Pop quiz, hotshot: What’s a hangnail? Some people use the term to refer to torn skin around their nail and cuticles. Others reserve it for nails that break, rip or split. In reality, it’s the former — but whatever you call it, the goal of treating hangnails is to prevent infection and minimize the chance of further tearing (whether it’s skin or a nail that’s doing the tearing).

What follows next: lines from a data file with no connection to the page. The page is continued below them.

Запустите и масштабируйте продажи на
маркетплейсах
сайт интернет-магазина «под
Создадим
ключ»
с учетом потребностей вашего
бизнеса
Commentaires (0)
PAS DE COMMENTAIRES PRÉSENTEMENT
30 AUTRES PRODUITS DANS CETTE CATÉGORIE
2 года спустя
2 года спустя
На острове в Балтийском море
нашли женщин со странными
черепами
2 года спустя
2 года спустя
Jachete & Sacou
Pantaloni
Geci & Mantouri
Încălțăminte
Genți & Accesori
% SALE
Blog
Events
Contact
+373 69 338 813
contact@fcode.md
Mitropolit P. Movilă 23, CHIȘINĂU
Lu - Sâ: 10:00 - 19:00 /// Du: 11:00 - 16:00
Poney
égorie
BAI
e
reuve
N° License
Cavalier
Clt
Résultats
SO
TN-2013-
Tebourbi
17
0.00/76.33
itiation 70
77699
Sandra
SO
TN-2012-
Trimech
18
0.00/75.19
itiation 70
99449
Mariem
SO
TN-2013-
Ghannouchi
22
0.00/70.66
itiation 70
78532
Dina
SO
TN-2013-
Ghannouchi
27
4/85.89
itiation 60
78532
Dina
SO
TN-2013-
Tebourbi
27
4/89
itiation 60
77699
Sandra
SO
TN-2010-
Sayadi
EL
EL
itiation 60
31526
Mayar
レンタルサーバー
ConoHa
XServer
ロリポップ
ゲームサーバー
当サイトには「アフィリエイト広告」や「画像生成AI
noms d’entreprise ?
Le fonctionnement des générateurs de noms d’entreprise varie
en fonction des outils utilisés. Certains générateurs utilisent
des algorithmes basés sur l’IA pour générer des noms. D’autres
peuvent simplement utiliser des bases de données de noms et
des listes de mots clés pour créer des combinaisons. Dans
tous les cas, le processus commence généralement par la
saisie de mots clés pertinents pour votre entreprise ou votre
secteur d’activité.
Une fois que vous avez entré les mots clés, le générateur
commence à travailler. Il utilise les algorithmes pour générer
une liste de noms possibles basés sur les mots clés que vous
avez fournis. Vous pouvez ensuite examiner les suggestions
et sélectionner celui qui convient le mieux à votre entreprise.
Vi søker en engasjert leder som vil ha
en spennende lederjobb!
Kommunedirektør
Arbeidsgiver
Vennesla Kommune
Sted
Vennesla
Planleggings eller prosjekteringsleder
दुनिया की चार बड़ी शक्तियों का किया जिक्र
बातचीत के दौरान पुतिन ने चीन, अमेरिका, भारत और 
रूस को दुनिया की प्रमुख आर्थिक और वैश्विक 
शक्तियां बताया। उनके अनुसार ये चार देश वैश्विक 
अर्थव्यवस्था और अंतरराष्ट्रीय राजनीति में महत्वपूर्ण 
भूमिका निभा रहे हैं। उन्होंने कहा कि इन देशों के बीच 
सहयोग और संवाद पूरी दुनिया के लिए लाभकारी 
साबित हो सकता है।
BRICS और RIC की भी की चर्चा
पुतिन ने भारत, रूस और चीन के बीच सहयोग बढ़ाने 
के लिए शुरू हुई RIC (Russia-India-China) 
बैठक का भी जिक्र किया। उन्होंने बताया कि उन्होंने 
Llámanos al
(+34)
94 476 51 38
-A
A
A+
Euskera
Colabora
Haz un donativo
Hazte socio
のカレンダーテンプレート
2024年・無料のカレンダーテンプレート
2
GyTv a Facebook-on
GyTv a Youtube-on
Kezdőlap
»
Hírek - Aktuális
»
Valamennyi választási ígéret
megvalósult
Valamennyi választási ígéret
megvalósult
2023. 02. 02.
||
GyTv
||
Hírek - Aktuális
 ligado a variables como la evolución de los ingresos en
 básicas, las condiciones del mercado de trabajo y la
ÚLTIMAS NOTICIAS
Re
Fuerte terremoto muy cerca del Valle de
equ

When it comes to actual nails that are split or torn, the best prevention is keeping your nails short, says dermatologist Chris Adigun. If your lifestyle is so rugged (or your nails so fancy) that a nail rips anyway, “The most important thing to do first is trim any nail that might be hanging off, in order to prevent it from getting caught again,” Adigun says. Next, clean the finger with soap and water and put on an antibiotic ointment and bandage. “The key is protecting the nail and preventing it from being re-traumatized, and preventing infection,” Adigun explains.
Treatment for torn skin around your nails is pretty similar: Don’t pick at it (you can, however, gently cut off hanging skin with a cuticle trimmer), wash your hands and keep the area clean. If you’re a chronic cuticle picker, you might want to try some of the tricks known to end nail biting, because ripped up cuticles are not only unsightly and painful, they also put you at risk for warts on your fingers. And I’m pretty sure no one wants that.